Synchronous communication is an exception

Sometimes a function (or another workload) also requires data synchronously from another domain. Instead of processing only events or performing replication of data between domains, a direct function call also works. An alternative is the collection of such internal synchronous functions via a restricted API Gateway. The gateway and its consumers could be located in an Amazon VPC . An obvious disadvantage: during development one has a hard time accessing resource that are located in VPC.

All these types of interfaces in and around a Serverless system have something in common: After roll out, producers and consumers sign a contract. The producer should keep changes to its events or REST interfaces meticulously backward compatible or use API versioning. To document and ensure these contracts, it is advisable to write end-to-end tests against the APIs. Scripts with HTTP client and AWS SDK or tools like Pact (Contract Testing) are good for this.

Conclusion

Like other IT systems, Serverless applications rely on a conscious and clean structure so that they can be developed further in a secure, maintainable and sustainable way.
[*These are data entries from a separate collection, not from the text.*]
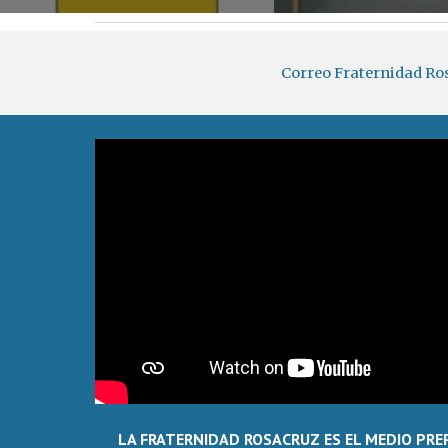
Correo Fraternidad Ro
LA FRATERNIDAD ROSACRUZ ES EL MEDIO PRE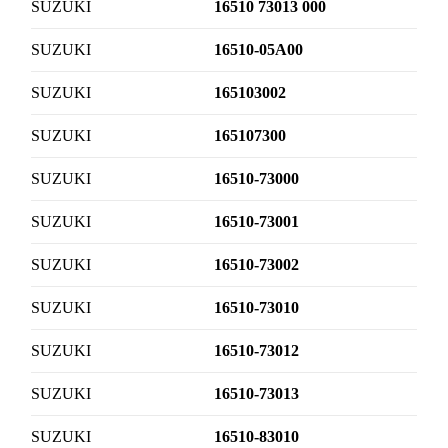
SUZUKI
16510 73013 000
SUZUKI
16510-05A00
SUZUKI
165103002
SUZUKI
165107300
SUZUKI
16510-73000
SUZUKI
16510-73001
SUZUKI
16510-73002
SUZUKI
16510-73010
SUZUKI
16510-73012
SUZUKI
16510-73013
SUZUKI
16510-83010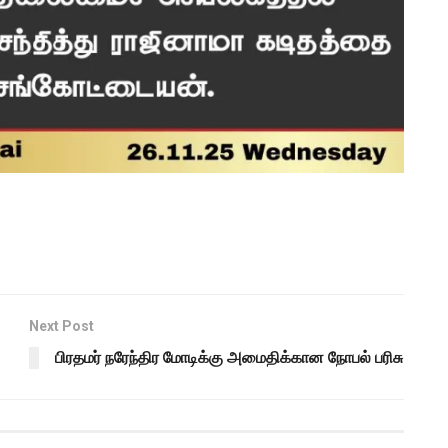
Next Post
பிரதமர் நரேந்திர மோடிக்கு அமைதிக்கான நோபல் பரிசு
The structuring process of structuring starts by defining a proper multi-account strategy as well as a staging concept. Hereafter one should focus on the definition of business related as well as technical deployment units (even in monolithic approaches). Definition of external (HTTP) and internal APIs (messaging, events) as well as one or multiple user interfaces and where they’re properly placed within the picture concludes the draft for a freshly baked Serverless system.

Once a team and organisation have understood these basics and learned how to use the cloud services they need, implementation of Serverless systems seems like child’s play.

Misuse of cloud services, bad architecture and incorrectly applied programming will most likely have a negative impact on cloud costs. If costs for managed services suddenly rise sharply, the team should properly review their last design decisions.